NASA reported that the footage was beamed as an encoded near-infrared laser from Psyche to the Hale Telescope at Caltech’s Palomar Observatory in San Diego County, California, using a device known as a flight laser transceiver.
According to NASA, the laser took just 101 seconds to reach Earth at the record-breaking transmission distance, which is roughly 80 times farther than the distance between Earth and the moon.
After downloading the film, every frame was forwarded to NASA’s Southern California Jet Propulsion Laboratory, where it was played back in real time.
“Despite transmitting from millions of miles away, it was able to send the video faster than most broadband internet connections,” Ryan Rogalin, the project’s receiver electronics lead at JPL, said. “In fact, after receiving the video at Palomar, it was sent to JPL over the internet, and that connection was slower than the signal coming from deep space.”
What implications does this have for upcoming space travel?
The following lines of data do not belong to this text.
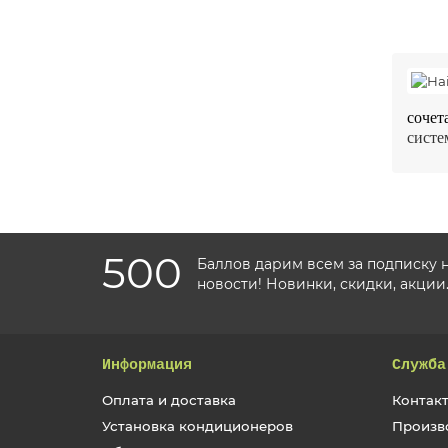
сочет
систе
500
Баллов дарим всем за подписку 
новости! Новинки, скидки, акции
Информация
Служба
Оплата и доставка
Контакт
Установка кондиционеров
Произв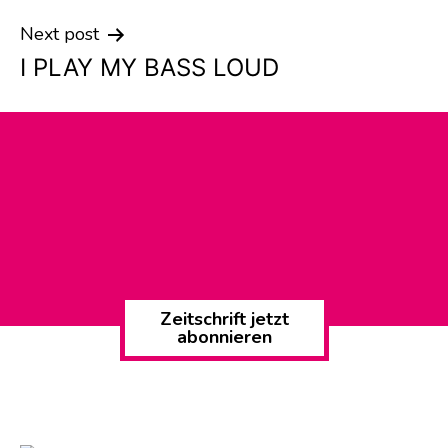
Next post
I PLAY MY BASS LOUD
Zeitschrift jetzt
abonnieren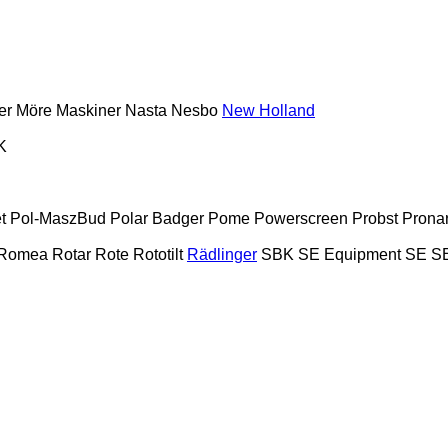
er
Möre Maskiner
Nasta
Nesbo
New Holland
K
t
Pol-MaszBud
Polar Badger
Pome
Powerscreen
Probst
Prona
Romea
Rotar
Rote
Rototilt
Rädlinger
SBK
SE Equipment
SE
S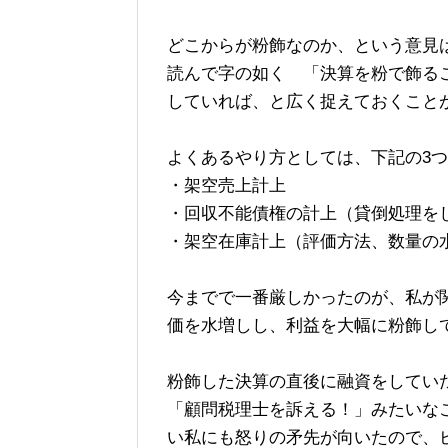
どこからが粉飾なのか、という意見
読んで字の如く 「決算を粉で飾る
していれば、と広く捉えておくこと
よくあるやり方としては、下記の3
・架空売上計上
・回収不能債権の計上（貸倒処理を
・架空在庫計上（評価方法、数量の
今までで一番厳しかったのが、私が
価を水増しし、利益を大幅に粉飾し
粉飾した決算の直後に融資をしてい
「顧問税理士を訴える！」みたいな
い私にも怒りの矛先が向いたので、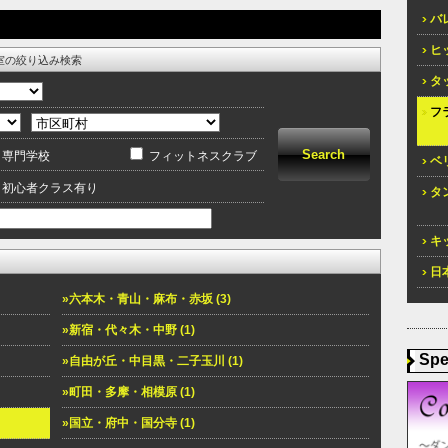
バレ
ヒッ
室の絞り込み検索
タッ
フラ
専門学校
フィットネスクラブ
ベリ
初心者クラス有り
タン
キッ
日本
»六本木・青山・麻布・赤坂 (3)
»新宿・代々木・中野 (1)
Spe
»自由が丘・中目黒・二子玉川 (1)
»町田・多摩・相模原 (1)
»国立・府中・国分寺 (1)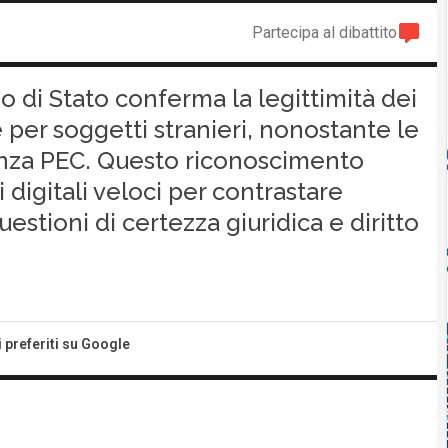
Partecipa al dibattito
 di Stato conferma la legittimità dei
per soggetti stranieri, nonostante le
enza PEC. Questo riconoscimento
 digitali veloci per contrastare
estioni di certezza giuridica e diritto
i preferiti su Google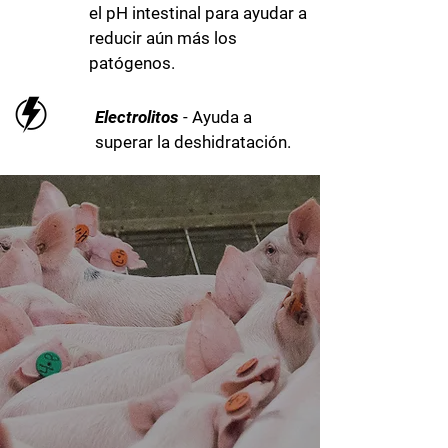
el pH intestinal para ayudar a
reducir aún más los
patógenos.
Electrolitos
- Ayuda a
superar la deshidratación.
NASA describes the video’s successful transmission as a “historic milestone.” High-data-rate signals are being beamed back toward Earth as Psyche moves closer to the main asteroid belt between Mars and Jupiter. Enhanced capacity for communication from deep space may facilitate the transportation of people to Mars.
“This accomplishment underscores our commitment to advancing optical communications as a key element to meeting our future data transmission needs,” NASA Deputy Administrator Pam Melroy said. “Increasing our bandwidth is essential to achieving our future exploration and science goals, and we look forward to the continued advancement of this technology and the transformation of how we communicate during future interplanetary missions.”